§ Source information:
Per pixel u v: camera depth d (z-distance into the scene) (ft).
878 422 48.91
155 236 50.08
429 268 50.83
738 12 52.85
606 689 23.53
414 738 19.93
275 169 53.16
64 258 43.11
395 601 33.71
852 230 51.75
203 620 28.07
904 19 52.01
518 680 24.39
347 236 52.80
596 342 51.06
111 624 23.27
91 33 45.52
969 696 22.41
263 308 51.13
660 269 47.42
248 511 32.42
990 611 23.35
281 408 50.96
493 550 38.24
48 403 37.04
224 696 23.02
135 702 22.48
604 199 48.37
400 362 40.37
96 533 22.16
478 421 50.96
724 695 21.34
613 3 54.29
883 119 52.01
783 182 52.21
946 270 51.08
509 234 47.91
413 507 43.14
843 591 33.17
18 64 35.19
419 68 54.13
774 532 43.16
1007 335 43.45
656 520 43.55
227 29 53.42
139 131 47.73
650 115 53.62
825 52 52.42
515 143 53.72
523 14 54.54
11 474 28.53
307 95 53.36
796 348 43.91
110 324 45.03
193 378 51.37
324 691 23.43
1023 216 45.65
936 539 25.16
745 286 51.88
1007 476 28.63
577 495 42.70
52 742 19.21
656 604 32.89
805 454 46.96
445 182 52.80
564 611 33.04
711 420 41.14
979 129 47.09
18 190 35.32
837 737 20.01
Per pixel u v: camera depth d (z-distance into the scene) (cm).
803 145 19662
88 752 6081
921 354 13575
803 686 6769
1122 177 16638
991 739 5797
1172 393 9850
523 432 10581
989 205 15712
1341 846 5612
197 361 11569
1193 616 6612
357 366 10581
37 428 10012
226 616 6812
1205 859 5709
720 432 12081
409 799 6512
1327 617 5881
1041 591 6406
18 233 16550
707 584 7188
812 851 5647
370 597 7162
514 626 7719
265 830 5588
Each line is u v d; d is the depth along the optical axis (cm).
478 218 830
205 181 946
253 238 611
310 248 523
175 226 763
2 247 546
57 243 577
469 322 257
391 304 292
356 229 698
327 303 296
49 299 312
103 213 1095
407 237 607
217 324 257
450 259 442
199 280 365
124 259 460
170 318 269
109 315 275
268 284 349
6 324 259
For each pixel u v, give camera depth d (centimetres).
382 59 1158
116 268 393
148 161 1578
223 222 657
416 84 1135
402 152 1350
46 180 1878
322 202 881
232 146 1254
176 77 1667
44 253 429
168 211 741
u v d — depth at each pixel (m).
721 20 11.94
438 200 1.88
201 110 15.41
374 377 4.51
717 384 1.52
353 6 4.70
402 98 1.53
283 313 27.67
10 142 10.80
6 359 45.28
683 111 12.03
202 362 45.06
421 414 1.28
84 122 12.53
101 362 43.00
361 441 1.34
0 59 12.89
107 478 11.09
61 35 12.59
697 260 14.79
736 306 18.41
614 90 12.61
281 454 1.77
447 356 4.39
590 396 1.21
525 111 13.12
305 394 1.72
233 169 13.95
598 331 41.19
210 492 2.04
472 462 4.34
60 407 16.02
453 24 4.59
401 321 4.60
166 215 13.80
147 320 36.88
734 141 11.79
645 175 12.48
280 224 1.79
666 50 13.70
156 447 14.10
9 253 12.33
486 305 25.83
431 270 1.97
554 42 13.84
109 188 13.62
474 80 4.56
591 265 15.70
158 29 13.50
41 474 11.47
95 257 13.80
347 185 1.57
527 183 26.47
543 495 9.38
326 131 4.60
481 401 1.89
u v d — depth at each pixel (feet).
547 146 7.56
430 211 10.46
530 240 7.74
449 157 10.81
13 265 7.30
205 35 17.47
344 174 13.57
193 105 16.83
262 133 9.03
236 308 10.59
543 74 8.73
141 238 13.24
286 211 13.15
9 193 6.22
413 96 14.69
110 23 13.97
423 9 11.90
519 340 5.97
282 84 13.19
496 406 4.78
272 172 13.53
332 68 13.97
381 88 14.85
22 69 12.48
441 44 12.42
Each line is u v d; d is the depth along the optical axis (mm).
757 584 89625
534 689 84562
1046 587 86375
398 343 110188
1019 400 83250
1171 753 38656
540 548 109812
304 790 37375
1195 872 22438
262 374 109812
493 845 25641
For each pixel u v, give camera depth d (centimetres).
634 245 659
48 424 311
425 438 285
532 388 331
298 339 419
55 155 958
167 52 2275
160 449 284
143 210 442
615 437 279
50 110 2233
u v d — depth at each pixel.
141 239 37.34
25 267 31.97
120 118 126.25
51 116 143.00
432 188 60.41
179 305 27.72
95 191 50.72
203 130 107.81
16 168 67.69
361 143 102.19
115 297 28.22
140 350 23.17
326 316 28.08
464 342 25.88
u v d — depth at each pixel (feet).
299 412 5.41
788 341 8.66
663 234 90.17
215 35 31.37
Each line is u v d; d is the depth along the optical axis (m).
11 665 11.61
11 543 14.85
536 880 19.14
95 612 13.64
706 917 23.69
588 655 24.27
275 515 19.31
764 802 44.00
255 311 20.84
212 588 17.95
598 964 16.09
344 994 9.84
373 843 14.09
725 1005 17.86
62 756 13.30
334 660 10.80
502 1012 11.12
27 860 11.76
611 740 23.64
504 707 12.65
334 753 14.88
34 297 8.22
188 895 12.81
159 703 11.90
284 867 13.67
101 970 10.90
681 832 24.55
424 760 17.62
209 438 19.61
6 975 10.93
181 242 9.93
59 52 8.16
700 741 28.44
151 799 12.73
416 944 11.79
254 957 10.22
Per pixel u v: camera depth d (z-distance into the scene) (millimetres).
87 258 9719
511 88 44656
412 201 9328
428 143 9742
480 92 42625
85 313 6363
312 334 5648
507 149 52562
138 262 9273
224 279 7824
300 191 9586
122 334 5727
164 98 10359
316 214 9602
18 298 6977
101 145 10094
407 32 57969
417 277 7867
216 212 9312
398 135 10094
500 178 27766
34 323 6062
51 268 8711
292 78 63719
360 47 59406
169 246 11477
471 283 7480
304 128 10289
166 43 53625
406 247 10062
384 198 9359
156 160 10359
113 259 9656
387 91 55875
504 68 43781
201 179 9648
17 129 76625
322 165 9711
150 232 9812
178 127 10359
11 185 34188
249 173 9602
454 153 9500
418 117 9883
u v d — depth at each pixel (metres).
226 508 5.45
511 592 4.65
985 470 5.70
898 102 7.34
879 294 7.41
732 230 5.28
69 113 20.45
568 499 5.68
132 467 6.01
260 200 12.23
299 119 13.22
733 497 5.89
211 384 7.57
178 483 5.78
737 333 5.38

§ Problem statement:
Write the data above out again in full, with every word as given.

§ Result of this exercise:
Per pixel u v: camera depth d (z-distance into the scene) (ft).
878 422 48.91
155 236 50.08
429 268 50.83
738 12 52.85
606 689 23.53
414 738 19.93
275 169 53.16
64 258 43.11
395 601 33.71
852 230 51.75
203 620 28.07
904 19 52.01
518 680 24.39
347 236 52.80
596 342 51.06
111 624 23.27
91 33 45.52
969 696 22.41
263 308 51.13
660 269 47.42
248 511 32.42
990 611 23.35
281 408 50.96
493 550 38.24
48 403 37.04
224 696 23.02
135 702 22.48
604 199 48.37
400 362 40.37
96 533 22.16
478 421 50.96
724 695 21.34
613 3 54.29
883 119 52.01
783 182 52.21
946 270 51.08
509 234 47.91
413 507 43.14
843 591 33.17
18 64 35.19
419 68 54.13
774 532 43.16
1007 335 43.45
656 520 43.55
227 29 53.42
139 131 47.73
650 115 53.62
825 52 52.42
515 143 53.72
523 14 54.54
11 474 28.53
307 95 53.36
796 348 43.91
110 324 45.03
193 378 51.37
324 691 23.43
1023 216 45.65
936 539 25.16
745 286 51.88
1007 476 28.63
577 495 42.70
52 742 19.21
656 604 32.89
805 454 46.96
445 182 52.80
564 611 33.04
711 420 41.14
979 129 47.09
18 190 35.32
837 737 20.01
Per pixel u v: camera depth d (z-distance into the scene) (cm).
803 145 19662
88 752 6081
921 354 13575
803 686 6769
1122 177 16638
991 739 5797
1172 393 9850
523 432 10581
989 205 15712
1341 846 5612
197 361 11569
1193 616 6612
357 366 10581
37 428 10012
226 616 6812
1205 859 5709
720 432 12081
409 799 6512
1327 617 5881
1041 591 6406
18 233 16550
707 584 7188
812 851 5647
370 597 7162
514 626 7719
265 830 5588
Each line is u v d; d is the depth along the optical axis (cm).
478 218 830
205 181 946
253 238 611
310 248 523
175 226 763
2 247 546
57 243 577
469 322 257
391 304 292
356 229 698
327 303 296
49 299 312
103 213 1095
407 237 607
217 324 257
450 259 442
199 280 365
124 259 460
170 318 269
109 315 275
268 284 349
6 324 259
For each pixel u v, give camera depth d (centimetres).
382 59 1158
116 268 393
148 161 1578
223 222 657
416 84 1135
402 152 1350
46 180 1878
322 202 881
232 146 1254
176 77 1667
44 253 429
168 211 741
u v d — depth at each pixel (m).
721 20 11.94
438 200 1.88
201 110 15.41
374 377 4.51
717 384 1.52
353 6 4.70
402 98 1.53
283 313 27.67
10 142 10.80
6 359 45.28
683 111 12.03
202 362 45.06
421 414 1.28
84 122 12.53
101 362 43.00
361 441 1.34
0 59 12.89
107 478 11.09
61 35 12.59
697 260 14.79
736 306 18.41
614 90 12.61
281 454 1.77
447 356 4.39
590 396 1.21
525 111 13.12
305 394 1.72
233 169 13.95
598 331 41.19
210 492 2.04
472 462 4.34
60 407 16.02
453 24 4.59
401 321 4.60
166 215 13.80
147 320 36.88
734 141 11.79
645 175 12.48
280 224 1.79
666 50 13.70
156 447 14.10
9 253 12.33
486 305 25.83
431 270 1.97
554 42 13.84
109 188 13.62
474 80 4.56
591 265 15.70
158 29 13.50
41 474 11.47
95 257 13.80
347 185 1.57
527 183 26.47
543 495 9.38
326 131 4.60
481 401 1.89
u v d — depth at each pixel (feet).
547 146 7.56
430 211 10.46
530 240 7.74
449 157 10.81
13 265 7.30
205 35 17.47
344 174 13.57
193 105 16.83
262 133 9.03
236 308 10.59
543 74 8.73
141 238 13.24
286 211 13.15
9 193 6.22
413 96 14.69
110 23 13.97
423 9 11.90
519 340 5.97
282 84 13.19
496 406 4.78
272 172 13.53
332 68 13.97
381 88 14.85
22 69 12.48
441 44 12.42
Each line is u v d; d is the depth along the optical axis (mm).
757 584 89625
534 689 84562
1046 587 86375
398 343 110188
1019 400 83250
1171 753 38656
540 548 109812
304 790 37375
1195 872 22438
262 374 109812
493 845 25641
For each pixel u v, give camera depth d (centimetres).
634 245 659
48 424 311
425 438 285
532 388 331
298 339 419
55 155 958
167 52 2275
160 449 284
143 210 442
615 437 279
50 110 2233
u v d — depth at each pixel.
141 239 37.34
25 267 31.97
120 118 126.25
51 116 143.00
432 188 60.41
179 305 27.72
95 191 50.72
203 130 107.81
16 168 67.69
361 143 102.19
115 297 28.22
140 350 23.17
326 316 28.08
464 342 25.88
u v d — depth at each pixel (feet).
299 412 5.41
788 341 8.66
663 234 90.17
215 35 31.37
Each line is u v d; d is the depth along the optical axis (m).
11 665 11.61
11 543 14.85
536 880 19.14
95 612 13.64
706 917 23.69
588 655 24.27
275 515 19.31
764 802 44.00
255 311 20.84
212 588 17.95
598 964 16.09
344 994 9.84
373 843 14.09
725 1005 17.86
62 756 13.30
334 660 10.80
502 1012 11.12
27 860 11.76
611 740 23.64
504 707 12.65
334 753 14.88
34 297 8.22
188 895 12.81
159 703 11.90
284 867 13.67
101 970 10.90
681 832 24.55
424 760 17.62
209 438 19.61
6 975 10.93
181 242 9.93
59 52 8.16
700 741 28.44
151 799 12.73
416 944 11.79
254 957 10.22
Per pixel u v: camera depth d (z-distance into the scene) (millimetres).
87 258 9719
511 88 44656
412 201 9328
428 143 9742
480 92 42625
85 313 6363
312 334 5648
507 149 52562
138 262 9273
224 279 7824
300 191 9586
122 334 5727
164 98 10359
316 214 9602
18 298 6977
101 145 10094
407 32 57969
417 277 7867
216 212 9312
398 135 10094
500 178 27766
34 323 6062
51 268 8711
292 78 63719
360 47 59406
169 246 11477
471 283 7480
304 128 10289
166 43 53625
406 247 10062
384 198 9359
156 160 10359
113 259 9656
387 91 55875
504 68 43781
201 179 9648
17 129 76625
322 165 9711
150 232 9812
178 127 10359
11 185 34188
249 173 9602
454 153 9500
418 117 9883
u v d — depth at each pixel (metres).
226 508 5.45
511 592 4.65
985 470 5.70
898 102 7.34
879 294 7.41
732 230 5.28
69 113 20.45
568 499 5.68
132 467 6.01
260 200 12.23
299 119 13.22
733 497 5.89
211 384 7.57
178 483 5.78
737 333 5.38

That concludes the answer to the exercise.